Privacy Policy
Last updated: July 2025
This privacy policy describes how Sista steget collects, uses, and protects your personal data when you sign in with Google. We respect your privacy and process your data in accordance with the EU General Data Protection Regulation (GDPR).
1. Data Controller
Sista steget (sole trader), Sweden. If you have questions about how we handle your data, please contact us via the contact form on the website.
2. What Data We Collect
When you sign in with Google, you grant us access to the following information from your Google account:
- Email address
- Name (first and last name)
- Profile picture
- Unique Google account ID
We never store your Google password — sign-in is handled entirely through Google's own security systems.
3. Why We Process Your Data
We process your personal data based on your consent (you actively choose to sign in with Google). Your data is used to:
- Create and manage your account on Sista steget
- Save your progress on practice questions
- Provide a personalised experience of the service
4. How Long We Retain Your Data
Your data is retained for as long as your account is active. If you have not logged in for 12 months, the account may be deleted. You can request deletion of your account and all associated data at any time.
5. Third-Party Services
Google (Login)
Google acts as the sign-in provider via OAuth 2.0. Google's handling of your data is governed by Google's own privacy policy (policies.google.com).
Google Analytics
Google Analytics is used to understand how visitors use the website (page views, traffic sources, device information). Data is anonymised and aggregated. You can opt out via the Google Analytics opt-out browser add-on (tools.google.com/dlpage/gaoptout).
Google AdSense
Google AdSense is used to display advertisements on the website. AdSense sets cookies to show relevant ads based on your previous visits to this and other websites. You can manage your ad preferences via Google's Ad Settings page (adssettings.google.com).
Supabase
Supabase is used to store account data and authentication tokens. Data is stored on servers within the EU (Frankfurt). Supabase is SOC 2 Type II certified and GDPR compliant.
6. Your Rights
Under GDPR, you have the following rights regarding your personal data:
- Right of access – you can request a copy of the data we hold about you
- Right to rectification – you can request that incorrect data be corrected
- Right to erasure – you can request that your account and all your data be deleted
- Right to data portability – you can request your data in a machine-readable format
- Right to withdraw consent – you can withdraw your consent at any time
To exercise your rights, contact us via the contact form on the website.
7. Cookies and Sessions
We use a session cookie to keep you signed in during your visit. This cookie contains no tracking information and is used solely for authentication. The cookie is deleted when you sign out or when the session expires.

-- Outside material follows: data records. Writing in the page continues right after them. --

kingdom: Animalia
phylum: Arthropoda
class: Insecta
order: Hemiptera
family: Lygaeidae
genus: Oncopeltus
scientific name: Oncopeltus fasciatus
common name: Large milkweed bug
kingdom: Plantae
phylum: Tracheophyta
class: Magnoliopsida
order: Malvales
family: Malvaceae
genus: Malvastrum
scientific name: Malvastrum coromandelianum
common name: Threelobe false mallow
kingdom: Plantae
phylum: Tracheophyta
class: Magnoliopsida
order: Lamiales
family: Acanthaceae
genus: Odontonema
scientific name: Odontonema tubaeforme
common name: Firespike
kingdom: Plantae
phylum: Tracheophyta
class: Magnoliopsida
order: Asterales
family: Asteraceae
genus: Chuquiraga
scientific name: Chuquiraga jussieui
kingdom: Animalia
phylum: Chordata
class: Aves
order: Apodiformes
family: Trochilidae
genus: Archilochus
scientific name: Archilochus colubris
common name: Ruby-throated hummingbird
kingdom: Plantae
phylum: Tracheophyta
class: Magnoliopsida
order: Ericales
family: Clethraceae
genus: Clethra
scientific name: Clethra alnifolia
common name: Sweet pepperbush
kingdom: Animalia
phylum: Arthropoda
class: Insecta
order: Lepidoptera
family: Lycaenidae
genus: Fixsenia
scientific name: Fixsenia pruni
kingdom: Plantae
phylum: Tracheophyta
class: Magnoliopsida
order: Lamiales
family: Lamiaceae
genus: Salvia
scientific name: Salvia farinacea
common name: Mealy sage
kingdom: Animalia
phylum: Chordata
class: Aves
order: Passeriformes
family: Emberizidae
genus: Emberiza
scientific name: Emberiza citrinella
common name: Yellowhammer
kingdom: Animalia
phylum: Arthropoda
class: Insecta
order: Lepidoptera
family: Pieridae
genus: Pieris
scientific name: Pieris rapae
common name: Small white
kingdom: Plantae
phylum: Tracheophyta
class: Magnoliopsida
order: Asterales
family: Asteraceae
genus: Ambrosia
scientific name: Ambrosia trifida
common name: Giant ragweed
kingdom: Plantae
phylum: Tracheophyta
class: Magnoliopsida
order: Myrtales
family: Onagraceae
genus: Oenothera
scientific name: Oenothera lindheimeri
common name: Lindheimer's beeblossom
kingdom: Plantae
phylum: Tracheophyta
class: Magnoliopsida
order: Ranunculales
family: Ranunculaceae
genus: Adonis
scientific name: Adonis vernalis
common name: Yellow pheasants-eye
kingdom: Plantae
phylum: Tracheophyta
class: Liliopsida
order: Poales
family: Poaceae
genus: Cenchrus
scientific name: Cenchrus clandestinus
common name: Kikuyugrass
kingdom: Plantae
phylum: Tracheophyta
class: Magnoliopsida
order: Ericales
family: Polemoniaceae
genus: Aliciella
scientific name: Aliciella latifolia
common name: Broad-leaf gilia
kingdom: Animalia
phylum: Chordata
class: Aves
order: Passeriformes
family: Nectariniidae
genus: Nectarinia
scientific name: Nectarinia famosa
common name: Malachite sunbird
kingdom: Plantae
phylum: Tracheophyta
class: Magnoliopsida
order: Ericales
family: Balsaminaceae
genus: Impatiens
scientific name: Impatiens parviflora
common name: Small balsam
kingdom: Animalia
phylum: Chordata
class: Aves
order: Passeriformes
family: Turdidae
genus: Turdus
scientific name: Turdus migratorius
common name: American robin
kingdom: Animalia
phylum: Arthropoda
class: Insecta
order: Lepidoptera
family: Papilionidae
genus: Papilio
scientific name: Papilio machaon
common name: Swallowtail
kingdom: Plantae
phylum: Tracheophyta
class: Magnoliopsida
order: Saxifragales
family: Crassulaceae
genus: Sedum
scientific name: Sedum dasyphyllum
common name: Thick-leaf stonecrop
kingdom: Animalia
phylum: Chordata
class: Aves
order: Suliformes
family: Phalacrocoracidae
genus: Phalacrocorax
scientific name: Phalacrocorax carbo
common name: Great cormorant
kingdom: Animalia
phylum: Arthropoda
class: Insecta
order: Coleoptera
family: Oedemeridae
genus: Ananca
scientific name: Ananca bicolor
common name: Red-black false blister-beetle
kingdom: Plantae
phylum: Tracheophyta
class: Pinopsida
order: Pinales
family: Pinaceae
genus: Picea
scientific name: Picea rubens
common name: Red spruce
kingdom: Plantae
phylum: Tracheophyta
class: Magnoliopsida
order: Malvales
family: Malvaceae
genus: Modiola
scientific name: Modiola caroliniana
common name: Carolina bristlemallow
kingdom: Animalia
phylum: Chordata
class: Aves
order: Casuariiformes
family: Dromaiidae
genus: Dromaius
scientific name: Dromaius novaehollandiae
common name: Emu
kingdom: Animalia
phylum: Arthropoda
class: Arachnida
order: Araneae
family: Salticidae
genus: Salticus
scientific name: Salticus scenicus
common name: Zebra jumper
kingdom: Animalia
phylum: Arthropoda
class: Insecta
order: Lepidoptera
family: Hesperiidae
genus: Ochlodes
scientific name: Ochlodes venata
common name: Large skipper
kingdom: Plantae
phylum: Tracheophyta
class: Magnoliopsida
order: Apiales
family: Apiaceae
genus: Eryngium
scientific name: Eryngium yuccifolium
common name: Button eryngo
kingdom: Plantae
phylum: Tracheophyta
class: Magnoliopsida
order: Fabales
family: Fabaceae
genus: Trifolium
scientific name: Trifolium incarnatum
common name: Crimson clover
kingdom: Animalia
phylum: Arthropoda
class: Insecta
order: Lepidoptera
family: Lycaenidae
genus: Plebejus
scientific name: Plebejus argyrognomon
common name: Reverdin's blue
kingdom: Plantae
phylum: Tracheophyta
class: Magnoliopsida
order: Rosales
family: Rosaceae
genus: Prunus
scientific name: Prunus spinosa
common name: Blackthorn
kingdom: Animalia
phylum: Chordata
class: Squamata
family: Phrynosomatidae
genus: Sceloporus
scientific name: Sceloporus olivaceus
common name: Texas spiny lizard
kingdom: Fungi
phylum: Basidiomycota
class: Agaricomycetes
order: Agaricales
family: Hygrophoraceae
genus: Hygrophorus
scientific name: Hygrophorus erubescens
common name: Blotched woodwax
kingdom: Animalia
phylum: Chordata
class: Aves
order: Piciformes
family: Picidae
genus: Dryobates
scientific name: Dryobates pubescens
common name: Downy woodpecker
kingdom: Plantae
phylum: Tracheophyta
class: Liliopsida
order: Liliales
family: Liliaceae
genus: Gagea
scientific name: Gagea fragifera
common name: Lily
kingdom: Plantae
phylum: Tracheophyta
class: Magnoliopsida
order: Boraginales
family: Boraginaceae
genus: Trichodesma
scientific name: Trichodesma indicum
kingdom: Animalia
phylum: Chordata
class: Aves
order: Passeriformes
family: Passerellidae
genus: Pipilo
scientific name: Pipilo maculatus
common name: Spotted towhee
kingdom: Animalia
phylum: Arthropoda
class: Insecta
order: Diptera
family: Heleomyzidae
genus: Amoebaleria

We use Google Analytics cookies to understand how the website is used. These cookies collect anonymised statistics about page views and visitor behaviour. They are only active if you have accepted analytics cookies in our cookie banner.
Google AdSense places advertising cookies to show personalised ads. These cookies track your interests based on your browsing behaviour. They are only active if you have accepted advertising cookies in our cookie banner.
How to manage cookies
You can change your cookie preferences at any time via our cookie banner. You can also manage or delete cookies directly in your browser settings. To opt out of Google's personalised ads, visit adssettings.google.com. To opt out of Google Analytics, install the browser add-on at tools.google.com/dlpage/gaoptout.
8. Changes to This Policy
We reserve the right to update this privacy policy. For significant changes, the date at the top of this page will be updated. Continued use of the service after a change means you accept the updated policy.
9. Contact
Do you have questions about how we handle your personal data? Contact us via the contact form on the website. You also have the right to file a complaint with the Swedish Authority for Privacy Protection (IMY) at imy.se.
Sista steget is operated as a sole trader and is an independent educational service with no connection to Swedish authorities.